El circo constitucional: 270 propuestas de reforma, cuatro leyes y un Congreso que legisla sobre la nada
Parlamentarios y Gobierno convierten la Constitución en campo de batalla política menor mientras la ciudadanía espera soluciones reales.

Un informe del Núcleo Constitucional de la Universidad Alberto Hurtado revela el fracaso estrepitoso del proceso legislativo posconstituyente: de 270 proyectos de reforma constitucional ingresados desde diciembre de 2023, apenas cuatro se convirtieron en ley. El resto —260 en tramitación, tres archivados y tres retirados— configura un panorama de ineficiencia y oportunismo que cuestiona seriamente la labor parlamentaria y la conducción gubernamental en materia institucional.
El director del Núcleo Constitucional, Gonzalo García, no ahorra críticas: califica las iniciativas como “oportunistas, intrascendentes normativamente”, con una “tendencia a un discurso político-moral para debilitar al adversario”. No son palabras menores. Revelan una clase política más preocupada de la guerra ideológica que de las necesidades reales de la población, que en regiones como Aysén observa cómo el Congreso gasta tiempo y recursos en batallas ficticias mientras las urgencias territoriales siguen desatendidas.
La radiografía es elocuente: 68 proyectos sobre sistema político, 59 de economía y tributos, 52 de seguridad, 46 de derechos sociales y 29 de nacionalidad. Pero el detalle importa más que el número. Entre las propuestas figuran feriados constitucionales, exenciones de IVA, estabilidad de precios de combustibles, royalties portuarios y acuícolas, e incluso plebiscitos ad hoc contra la pena de muerte o para eliminar las AFP. Temas que, como señala el propio informe, “en estricto rigor no se pueden hacer” por vía constitucional. El Congreso legisla sobre la nada, mientras las leyes que sí podrían cambiar la vida de las personas duermen en los cajones.
En materia de seguridad, el Gobierno no escapa a la crítica. García advierte que “los mecanismos constitucionales son hoy relativamente irrelevantes para enfrentar la cuestión del crimen”, cuestionando la estrategia ejecutiva de depender de reformas constitucionales para una agenda que requiere políticas públicas efectivas.

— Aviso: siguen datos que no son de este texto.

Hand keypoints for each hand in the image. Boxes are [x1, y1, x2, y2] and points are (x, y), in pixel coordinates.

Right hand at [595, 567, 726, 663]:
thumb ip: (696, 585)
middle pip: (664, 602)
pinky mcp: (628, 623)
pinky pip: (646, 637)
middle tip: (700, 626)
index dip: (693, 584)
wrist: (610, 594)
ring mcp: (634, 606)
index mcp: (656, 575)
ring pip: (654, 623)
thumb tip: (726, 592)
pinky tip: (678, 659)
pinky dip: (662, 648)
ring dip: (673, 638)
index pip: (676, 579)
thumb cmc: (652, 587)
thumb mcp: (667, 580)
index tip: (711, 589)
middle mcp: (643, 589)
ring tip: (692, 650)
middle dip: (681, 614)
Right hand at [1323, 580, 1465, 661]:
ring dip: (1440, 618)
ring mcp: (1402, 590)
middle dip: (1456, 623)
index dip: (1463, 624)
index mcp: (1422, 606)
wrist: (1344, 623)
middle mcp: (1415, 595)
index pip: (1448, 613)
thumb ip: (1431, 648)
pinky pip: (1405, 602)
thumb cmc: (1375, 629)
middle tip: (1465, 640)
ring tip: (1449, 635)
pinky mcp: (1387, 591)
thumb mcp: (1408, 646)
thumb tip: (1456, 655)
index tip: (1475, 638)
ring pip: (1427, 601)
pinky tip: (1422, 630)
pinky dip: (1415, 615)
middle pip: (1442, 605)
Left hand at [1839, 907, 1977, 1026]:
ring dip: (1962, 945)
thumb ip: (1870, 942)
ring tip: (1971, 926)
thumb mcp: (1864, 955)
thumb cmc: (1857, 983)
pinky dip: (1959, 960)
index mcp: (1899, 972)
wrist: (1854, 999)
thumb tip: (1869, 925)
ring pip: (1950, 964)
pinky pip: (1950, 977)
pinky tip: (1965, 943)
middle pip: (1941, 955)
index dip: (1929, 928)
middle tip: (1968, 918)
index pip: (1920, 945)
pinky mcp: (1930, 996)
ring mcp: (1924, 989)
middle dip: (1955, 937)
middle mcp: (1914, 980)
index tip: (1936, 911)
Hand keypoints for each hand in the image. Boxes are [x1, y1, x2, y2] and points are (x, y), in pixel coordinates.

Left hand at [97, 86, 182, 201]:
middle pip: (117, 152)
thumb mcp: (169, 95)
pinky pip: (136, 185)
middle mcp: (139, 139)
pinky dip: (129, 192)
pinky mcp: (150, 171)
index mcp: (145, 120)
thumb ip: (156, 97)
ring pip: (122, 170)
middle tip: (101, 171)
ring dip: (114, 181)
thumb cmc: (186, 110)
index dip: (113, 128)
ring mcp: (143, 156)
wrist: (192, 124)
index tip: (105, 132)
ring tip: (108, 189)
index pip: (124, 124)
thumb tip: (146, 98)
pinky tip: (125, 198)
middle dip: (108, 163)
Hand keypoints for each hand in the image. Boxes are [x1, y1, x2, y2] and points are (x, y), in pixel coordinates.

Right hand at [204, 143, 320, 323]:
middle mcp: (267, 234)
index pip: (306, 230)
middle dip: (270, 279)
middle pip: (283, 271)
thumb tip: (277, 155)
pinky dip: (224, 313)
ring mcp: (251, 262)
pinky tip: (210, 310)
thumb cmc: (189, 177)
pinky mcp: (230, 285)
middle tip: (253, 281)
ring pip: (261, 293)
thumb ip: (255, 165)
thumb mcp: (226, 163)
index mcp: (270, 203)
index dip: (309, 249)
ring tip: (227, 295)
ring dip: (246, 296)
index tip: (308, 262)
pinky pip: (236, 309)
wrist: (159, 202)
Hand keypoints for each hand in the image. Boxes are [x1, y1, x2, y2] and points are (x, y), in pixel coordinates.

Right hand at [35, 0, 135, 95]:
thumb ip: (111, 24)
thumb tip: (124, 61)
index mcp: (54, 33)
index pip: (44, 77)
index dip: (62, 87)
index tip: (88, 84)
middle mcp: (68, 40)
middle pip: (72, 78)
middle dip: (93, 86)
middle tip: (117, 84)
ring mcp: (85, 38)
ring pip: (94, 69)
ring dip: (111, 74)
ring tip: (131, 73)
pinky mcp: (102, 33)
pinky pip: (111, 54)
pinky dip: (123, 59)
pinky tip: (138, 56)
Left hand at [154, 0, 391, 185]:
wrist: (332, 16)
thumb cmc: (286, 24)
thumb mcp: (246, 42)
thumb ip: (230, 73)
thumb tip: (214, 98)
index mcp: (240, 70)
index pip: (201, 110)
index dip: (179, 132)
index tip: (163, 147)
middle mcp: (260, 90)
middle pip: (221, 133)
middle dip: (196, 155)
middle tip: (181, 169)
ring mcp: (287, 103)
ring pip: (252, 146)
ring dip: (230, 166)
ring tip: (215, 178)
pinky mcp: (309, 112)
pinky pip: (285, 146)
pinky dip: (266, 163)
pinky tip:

La confusión entre planos —lo constitucional y lo legal— “debilita al propio Gobierno hasta sus éxitos”, transformando victorias políticas en dependencias legislativas innecesarias.
El fenómeno bautizado como “posconstitucionalismo” por los investigadores revela un orden constitucional después de dos fracasos constituyentes donde “lo que queda es una perspectiva central en las reformas”. Pero esa perspectiva es estrecha: una “polarización de bajo alcance sobre asuntos menores” que “termina agotándose en sí misma” y “deteriora indirectamente la convivencia” al erosionar las reglas del juego. La Constitución, lejos de ser norma de principios y derechos fundamentales, se ha vuelto “instrumento de uso contra el adversario”.
Las recomendaciones del informe son un llamado de atención al poder: reexaminar los quórums de aprobación —que están “por debajo de las reglas generales del derecho constitucional comparado”—, establecer filtros para evitar la “constitucionalización contingente” y valorar la Constitución como norma. El propio Congreso tiene instrumentos para evaluar pesos y contrapesos, pero prefiere destinar su tiempo a “cuestiones inconducentes” que “normativamente deterioran el ambiente político”.
Mientras en Santiago se libra esta batalla de enmiendas y subenmendas, en la Región de Aysén la deuda en infraestructura, conectividad, desarrollo productivo y protección territorial sigue esperando. El circo constitucional tiene 270 propuestas, cuatro leyes y cero respuestas para las urgencias de la Patagonia.
Con información de: El Mostrador (Chile).